Victory for Obama?
Posted on February 17, 2012
The headline in National Journal Daily was pretty clear: “Payroll Deal Hands Victory to Obama.”
On the merits, it seems like a no-brainer. The President asked for and received an extension of the payroll tax cut, reimbursement for Medicare doctors and unemployment benefits.
It seems like a complete victory. But was it really a victory for this President?
After all, everybody in town knew that these items were all going to get done. In an election year, when unemployment is still hovering around 8.5 percent, no politician in his right mind was going to vote to deny unemployment benefits to the unemployed or raise taxes on people who are working.
And in an election year, the doctors were going to escape the budget axe.
That is just the way it is.
The Democrats wanted to force this to another showdown. They wanted to paint the Republicans as extreme. They wanted to create a crisis and then blame John Boehner and Eric Cantor and all the rest of them.
But Boehner and his leadership team didn’t let them.
They made a daring (if long over-due) gambit when they said they would extend the payroll tax benefits without paying for them. For the budget-conscious, this was bad politics. But for those who believe that the best way for the budget to get balanced is to avoid a political blood-bath for the Republicans (and that would be me), Republicans put themselves in an awful box when they said they were going to pay for the tax cut.
Republicans never pay for tax cuts. Tax cuts are supposed to pay for themselves by spurring economic growth. That has been the theory for close to 30 years, and while it might have questionable value, now was not the time to all of a sudden get religion.

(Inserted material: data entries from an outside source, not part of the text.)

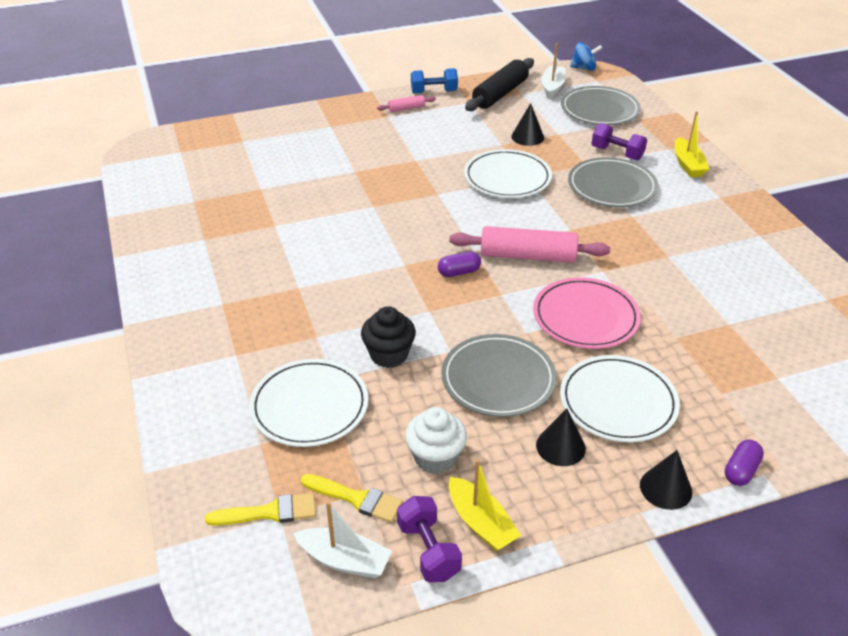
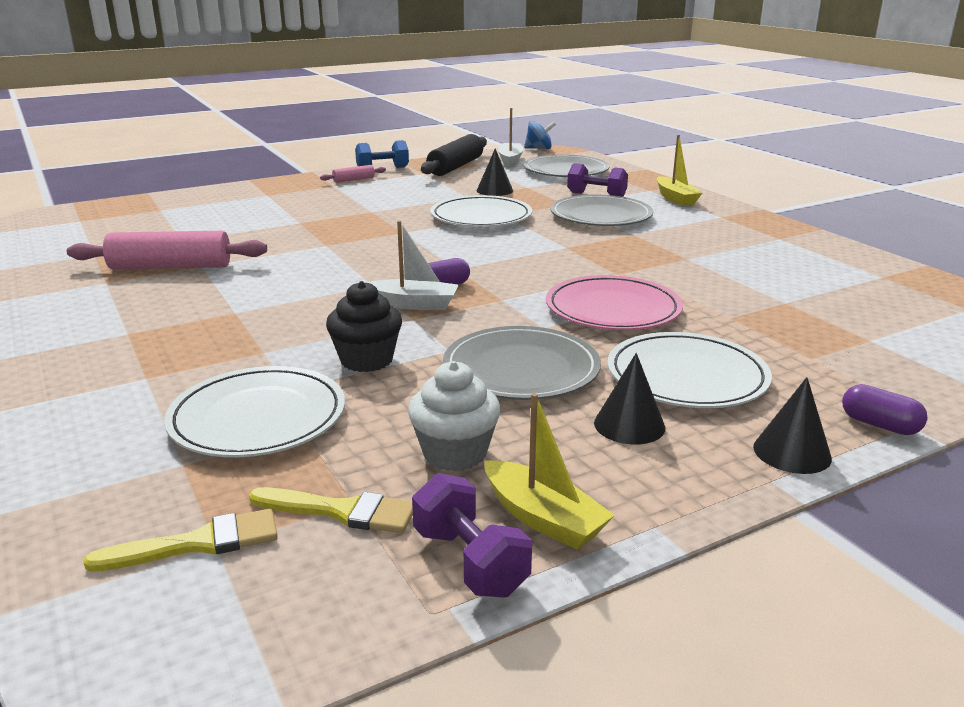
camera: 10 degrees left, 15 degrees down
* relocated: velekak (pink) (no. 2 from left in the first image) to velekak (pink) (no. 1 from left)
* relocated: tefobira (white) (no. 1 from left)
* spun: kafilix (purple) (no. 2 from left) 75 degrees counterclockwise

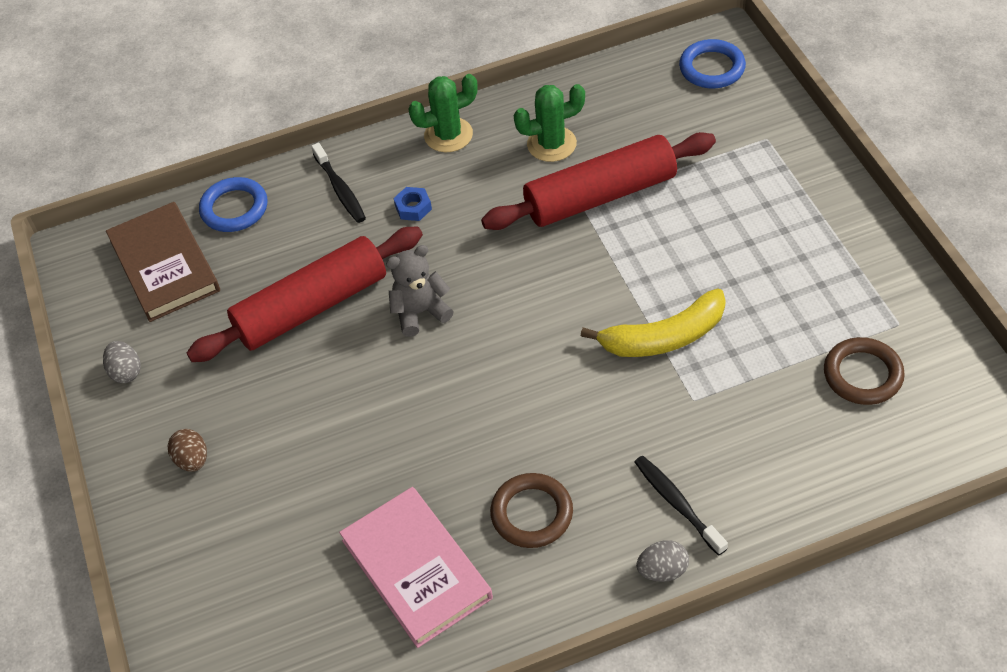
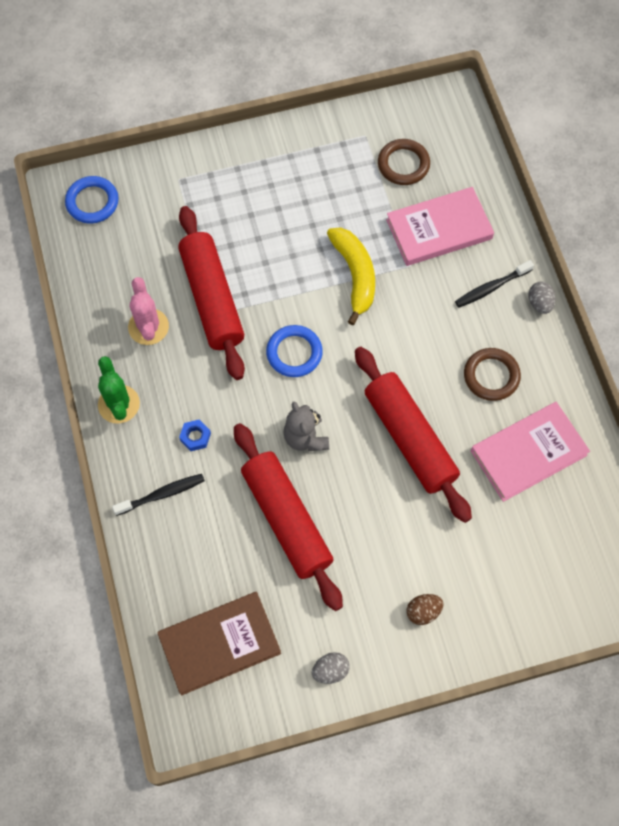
camera: 90 degrees left, 15 degrees up
* colour: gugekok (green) (no. 2 from left) to gugekok (pink)
* relocated: fineno (blue) (no. 1 from left in the first image) to fineno (blue) (no. 2 from left)
* appeared: velekak (red) (no. 3 from left)
* appeared:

The reason? Finding offsets for the 100 billion or so that it costs to pay for the payroll tax cut is awfully hard. Especially if you aren’t going after entitlement spending. And the President wasn’t going to allow that to happen.
So, by conceding the point on offsetting payroll taxes, and by threatening to bring a stand-alone payroll tax bill to the floor, the House Republicans shocked the Senate Democrats into action.
Senator Majority Leader Reid wasn’t going to be left holding the bag on a stand-alone payroll tax measure coming over from the House. Reid has tried his best to avoid tough votes in the Upper Chamber, and having this stink bomb come his way would hav screwed up his Senate Schedule.
So Reid told his team to start negotiating post-haste, and a deal was cut in a jiffy.
The old Armey axiom that the pain was inevitable but the suffering was optional came alive in this Boehner gambit.
Republicans might not love the policy that is included in this agreement, but they were going to do it anyway.
By taking the bludgeon out of the hands of the President, Mr. Boehner and his team are the real winners in this latest skirmish.
Remember, George Washington won many of his earliest battles by not getting crushed by the overwhelming force of the British Empire.